* [INFORMATION PROVIDED]:
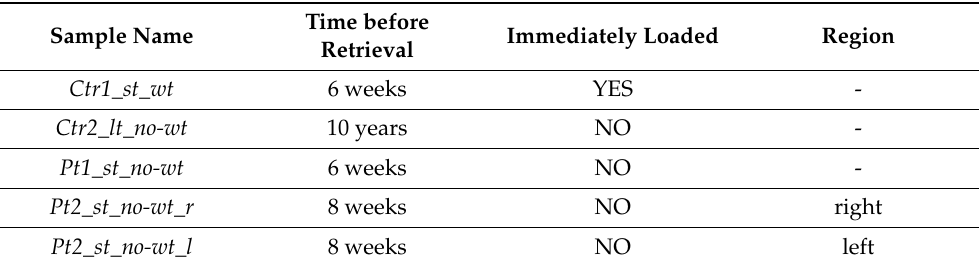
Table 1. Description of the investigated samples. Ctr1_st_wt : immediately loaded and retrieved after 6 weeks ( st: short time; wt: immediately loaded). This specimen had already been studied [9,12]. Ctr2_lt_no-wt: the abutment was inserted subgingivally, healed without loading for 6 months and then placed on the surface with the healing screw; the final prosthesis was made after another 3 months, with a total of 9 months before applying the masticatory load ( lt: long time; no-wt: not immediately loaded). Pt1_st_no-wt: patient test 1—not loaded and retrieved after 6 weeks. Pt2_st_no-wt_r: patient test 2—not loaded and retrieved after 8 weeks. Right side of the jaw ( r ); Pt2_st_no-wt_l: patient test 2—not loaded and retrieved after 8 weeks. Left side of the jaw ( l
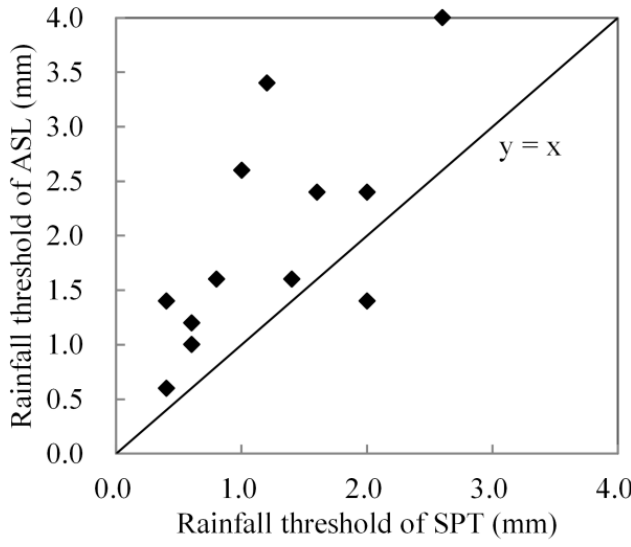
Figure 5. Difference of rainfall thresholds of throughfall between SPT and ASL. Figure 5. Di ff erence of rainfall thresholds of throughfall between SPT and ASL.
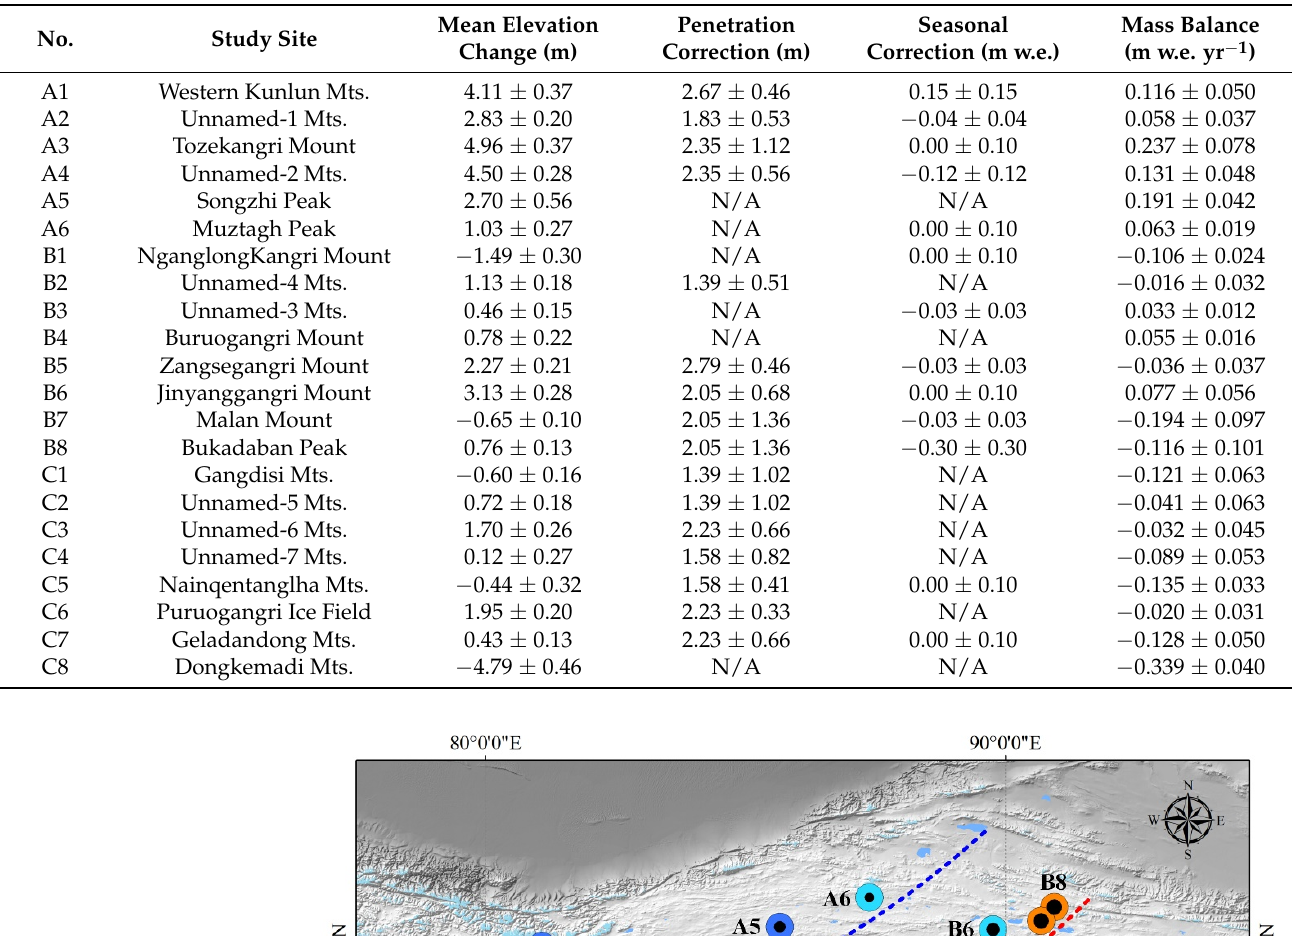
Table 2. The estimated glacier mass changes on the 22 glacierized areas of the INTP between 2000 and 2012. The “N/A” indicates that the corrections of seasonal variations or C/X-band radar penetration differences are not needed for a study site. The number. of each study site is shown in Figure 8.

* [DESCRIPTION OF THE TASK]:
Reproduce all lines above exactly. Leave the images out.

* [FINISHED TASK]:
Table 1. Description of the investigated samples. Ctr1_st_wt : immediately loaded and retrieved after 6 weeks ( st: short time; wt: immediately loaded). This specimen had already been studied [9,12]. Ctr2_lt_no-wt: the abutment was inserted subgingivally, healed without loading for 6 months and then placed on the surface with the healing screw; the final prosthesis was made after another 3 months, with a total of 9 months before applying the masticatory load ( lt: long time; no-wt: not immediately loaded). Pt1_st_no-wt: patient test 1—not loaded and retrieved after 6 weeks. Pt2_st_no-wt_r: patient test 2—not loaded and retrieved after 8 weeks. Right side of the jaw ( r ); Pt2_st_no-wt_l: patient test 2—not loaded and retrieved after 8 weeks. Left side of the jaw ( l
Figure 5. Difference of rainfall thresholds of throughfall between SPT and ASL. Figure 5. Di ff erence of rainfall thresholds of throughfall between SPT and ASL.
Table 2. The estimated glacier mass changes on the 22 glacierized areas of the INTP between 2000 and 2012. The “N/A” indicates that the corrections of seasonal variations or C/X-band radar penetration differences are not needed for a study site. The number. of each study site is shown in Figure 8.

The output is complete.